┌──

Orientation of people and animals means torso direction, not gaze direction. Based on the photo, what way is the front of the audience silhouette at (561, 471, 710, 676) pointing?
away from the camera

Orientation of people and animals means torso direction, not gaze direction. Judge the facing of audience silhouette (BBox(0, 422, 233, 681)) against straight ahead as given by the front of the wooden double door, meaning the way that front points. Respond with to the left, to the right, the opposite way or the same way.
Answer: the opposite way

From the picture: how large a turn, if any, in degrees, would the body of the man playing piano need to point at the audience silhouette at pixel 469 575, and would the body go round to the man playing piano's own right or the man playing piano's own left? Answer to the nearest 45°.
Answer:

└──

- **WORK INSTRUCTION**: Please give back all of the lines above word for word, with nothing changed.

- **SOLUTION FOR THIS TASK**:
Orientation of people and animals means torso direction, not gaze direction. Based on the photo, what way is the front of the audience silhouette at (561, 471, 710, 676) pointing?
away from the camera

Orientation of people and animals means torso direction, not gaze direction. Judge the facing of audience silhouette (BBox(0, 422, 233, 681)) against straight ahead as given by the front of the wooden double door, meaning the way that front points. Respond with to the left, to the right, the opposite way or the same way.
Answer: the opposite way

From the picture: how large a turn, if any, in degrees, would the body of the man playing piano need to point at the audience silhouette at pixel 469 575, and would the body go round to the man playing piano's own right or the man playing piano's own left? Answer to the nearest 45°.
Answer:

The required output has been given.